Breast cancers are often found when a woman or her doctor feels a lump in the breast. Mammograms are special x-rays of the breast that can identify breast cancers before lumps are felt. The goal of screening mammograms is to identify breast cancers before they have spread. Recently, there has been much debate about whether mammograms decrease rates of death from breast cancer. The controversy is greatest for mammograms in women age 40 to 49 years. The Canadian Breast Cancer Screening study is a large study of screening (mammograms and breast examinations by doctors) for women in that age group. Seven to 10 years after the first screening visit, screening had not reduced deaths from breast cancer. However, some experts suggested that it would take longer than 10 years to demonstrate benefit from screening.

Why did the researchers do this particular study?
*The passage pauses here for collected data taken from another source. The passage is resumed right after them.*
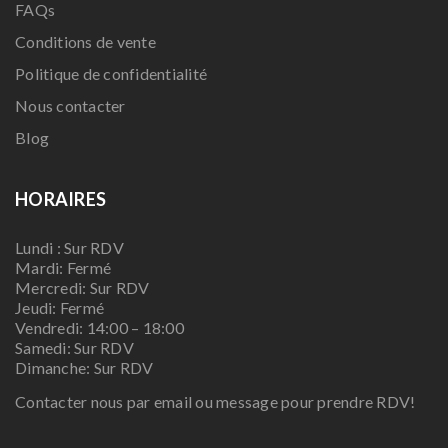
FAQs
Conditions de vente
Politique de confidentialité
Nous contacter
Blog
HORAIRES
Lundi : Sur RDV
Mardi: Fermé
Mercredi: Sur RDV
Jeudi: Fermé
Vendredi: 14:00 – 18:00
Samedi: Sur RDV
Dimanche: Sur RDV
Contacter nous par email ou message pour prendre RDV!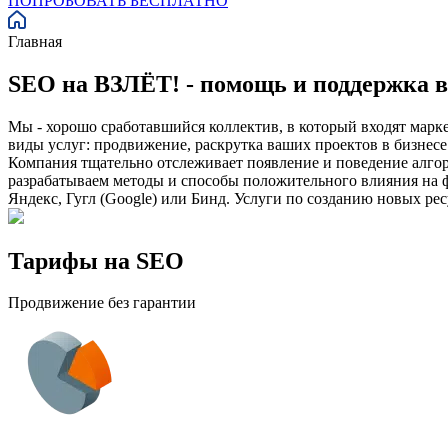
ПОПРОБОВАТЬ БЕСПЛАТНО
Главная
SEO на ВЗЛЁТ! - помощь и поддержка в
Мы - хорошо сработавшийся коллектив, в который входят марк
виды услуг: продвижение, раскрутка ваших проектов в бизнес
Компания тщательно отслеживает появление и поведение алго
разрабатываем методы и способы положительного влияния на ф
Яндекс, Гугл (Google) или Бинд. Услуги по созданию новых ре
Тарифы на SEO
Продвижение без гарантии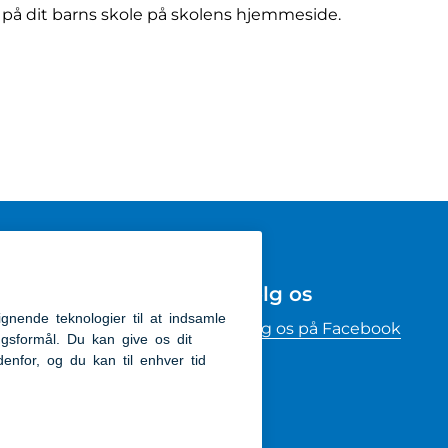
å dit barns skole på skolens hjemmeside.
Følg os
kommunen
Følg os på Facebook
m
ighedserklæring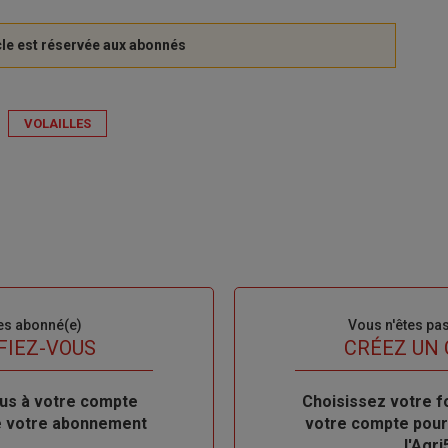
VOLAILLES
es abonné(e)
Sous-
Vous n'êtes pa
titre
FIEZ-VOUS
TITRE
CRÉEZ UN
us à votre compte
Body
Choisissez votre f
de votre abonnement
votre compte pour
l'Agri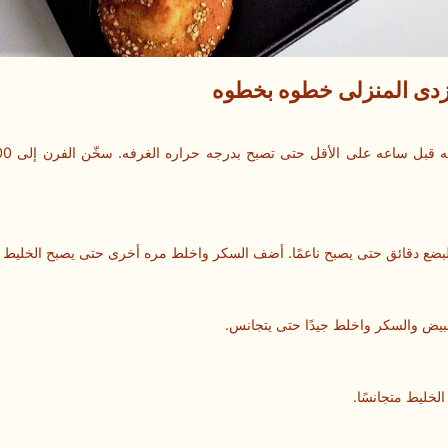
زدی المنزلی خطوه بخطوه
لبضع دقائق حتى یصبح ناعمًا. أضف السکر واخلط مره أخرى حتى یصبح الخلیط فات
بیض والسکر واخلط جیدًا حتى یتجانس.
خلیط متجانسًا.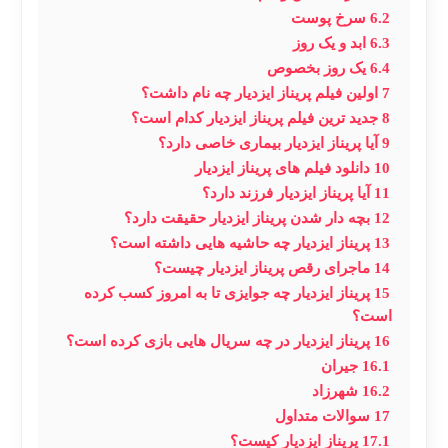
6.2
سرخ پوست
6.3
ابد و یک روز
6.4
یک روز بخصوص
7
اولین فیلم پریناز ایزدیار چه نام داشت؟
8
جدید ترین فیلم پریناز ایزدیار کدام است؟
9
آیا پریناز ایزدیار بیماری خاصی دارد؟
10
دانلود فیلم های پریناز ایزدیار
11
آیا پریناز ایزدیار فرزند دارد؟
12
بچه دار شدن پریناز ایزدیار حقیقت دارد؟
13
پریناز ایزدیار چه حاشیه هایی داشته است؟
14
ماجرای رقص پریناز ایزدیار چیست؟
15
پریناز ایزدیار چه جوایزی تا به امروز کسب کرده
است؟
16
پریناز ایزدیار در چه سریال هایی بازی کرده است؟
16.1
جیران
16.2
شهرزاد
17
سوالات متداول
17.1
پریناز ایزدیار کیست؟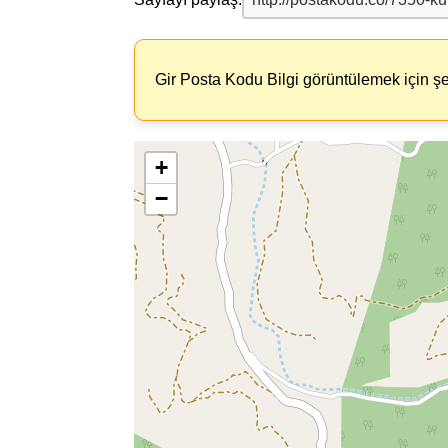
Gir Posta Kodu Bilgi görüntülemek için şe
+
−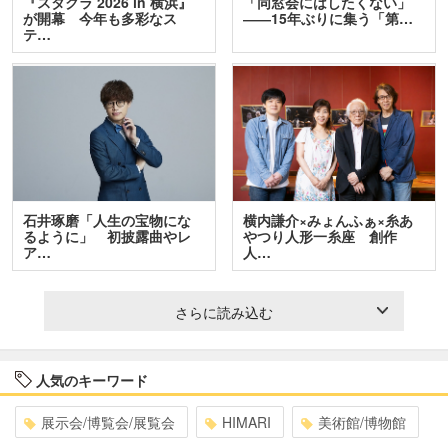
『スタクラ 2026 in 横浜』
「同窓会にはしたくない」
が開幕 今年も多彩なス
――15年ぶりに集う「第…
テ…
石井琢磨「人生の宝物にな
横内謙介×みょんふぁ×糸あ
るように」 初披露曲やレ
やつり人形一糸座 創作
ア…
人…
さらに読み込む
人気のキーワード
展示会/博覧会/展覧会
HIMARI
美術館/博物館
The researchers report results of the Canadian Breast Cancer Screening Study that were obtained an average of 13 years after the women entered the study.

Who was studied?

50,430 Canadian women age 40 to 49 years who had no previous breast cancer and no mammogram for at least 12 months before they entered the study.

How was the study done?

The researchers enrolled women between 1980 and 1985 and randomly assigned them to have either yearly mammograms and breast examinations by doctors for the next 5 years or to receive usual care. “Usual care” meant that mammograms and breast exams were done only if the patient's doctor suggested them. Women in both groups received instructions on how to examine their own breasts. The researchers then contacted the women yearly by mail for 5 years and examined cancer registries thereafter to see who developed breast cancer. They compared the frequency of death due to breast cancer in the women in the mammogram group to the frequency in the usual care group.

What did the researchers find?

105 of the 25,214 women in the mammogram group and 108 of the 25,216 in the usual care group died of breast cancer. The numbers of invasive (cancer that had spread into surrounding areas) and in situ (cancer that had not spread) cancers were similar in both groups. These results suggest that mammograms and regular breast examinations do not reduce breast cancer deaths.

What were the limitations of the study?

Although this study included more women than other studies on this topic, it had too few patients to detect reductions in breast cancer deaths smaller than 20%.

What are the implications of the study?

This study suggests that mammograms decrease the breast cancer death rate in women 40 to 49 years of age by less than 20%.